Citation:
La démocratie n'est pas immédiatement en cause dans cette affaire :
Mais bien sûr que si; et ce qui est grave, c'est justement que l'on ne voie pas qu'elle est directement en cause dans cette notion de développement d'une gouvernance européenne.
Faut-il le rappeler: jusqu'à présent, l'essentiel des avancées européennes, en particulier les plus dommageables comme l'élargissement à marche forcée, l'engagement de négociations pour l'adhésion de la Turquie et l'adoption d'une Constitution, se sont faits de façon totalement non-transparente et non démocratique, décidées par des élites eurocratiques non élues qui passent par dessus la tête des peuples en leur imposant des décisions dont ils ne veulent pas (au besoin en organisant et réorganisant des votes jusqu'à ce que le résultat du scrutin les satisfasse).
Toute avancée dans le projet de gouvernance européenne a jusqu'à présent correspondu à une évacuation progressive de la sanction des électeurs par un transfert des droits souverains des gouvernements nationaux à des instances décisionnelles "fédérales" non élues.
La gouvernance s'oppose donc directement au gouvernement: il s'agit essentiellement d'attribuer des pouvoirs d'orientation et décisionnels à une foule d'instances non représentatives (associations, lobbies etc), sans légitimité démocratique. La responsabilité devient diluée, vague, intraçable, et les responsables ne répondent pas de leurs décisions devant un Parlement.

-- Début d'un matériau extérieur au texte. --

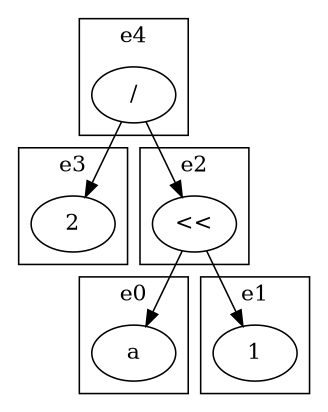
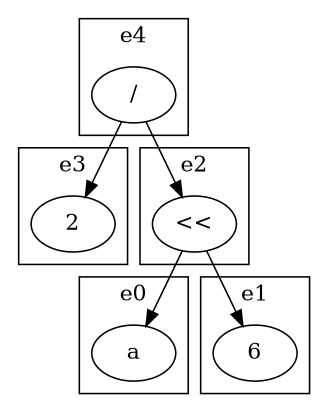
  strict digraph {
    n1 [label=2]
    n2 [label=a]
    n3 [label="/"]
-   n4 [label=1]
+   n4 [label=6]
    n5 [label="<<"]
    subgraph cluster_1 {
      label=e3
      n1
    }
    subgraph cluster_2 {
      label=e0
      n2
    }
    subgraph cluster_3 {
      label=e4
      n3
    }
    subgraph cluster_4 {
      label=e1
      n4
    }
    subgraph cluster_5 {
      label=e2
      n5
    }
    n3 -> n1
    n3 -> n5
    n5 -> n2
    n5 -> n4
  }
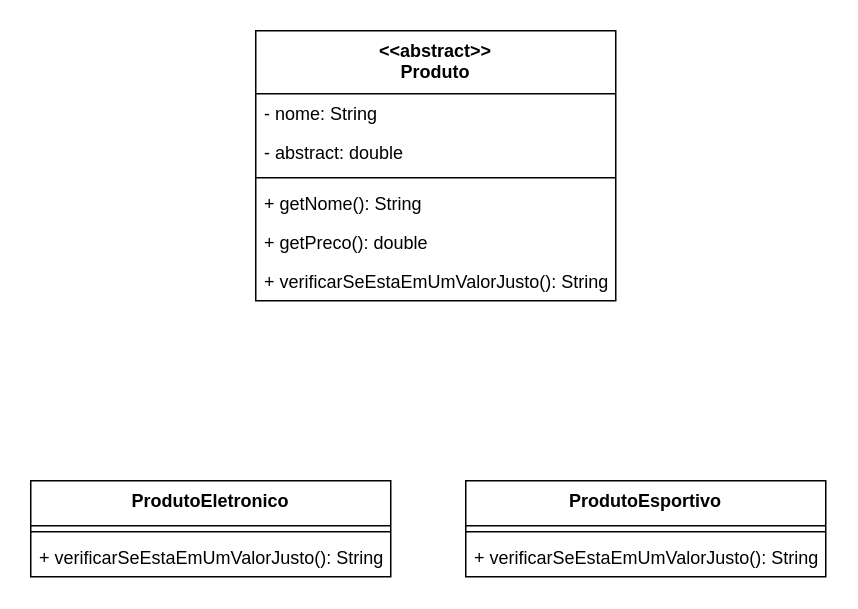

Ou encore comme l'écrit si joliment P. Magnette (auteur de plusieurs livres sur l'UE) au sujet de la gouvernance européenne: il s'agit de mettre en place des formes de gouvernance plus complexes et moins rigides que celles du gouvernement démocratique "en faisant appel à des agences indépendantes composées d'experts ...en mesure de fournir une analyse objective de la situation en échappant aux mouvements cycliques dus aux élections."
La démocratie, c'est impratique, instable et (les décideurs étant soumis à la sanction exercée par des citoyens lambda non formés) pas objectif; c'est aux experts européens "indépendants" de prendre des décisions sans être perturbés par les "mouvements cycliques dus aux élections".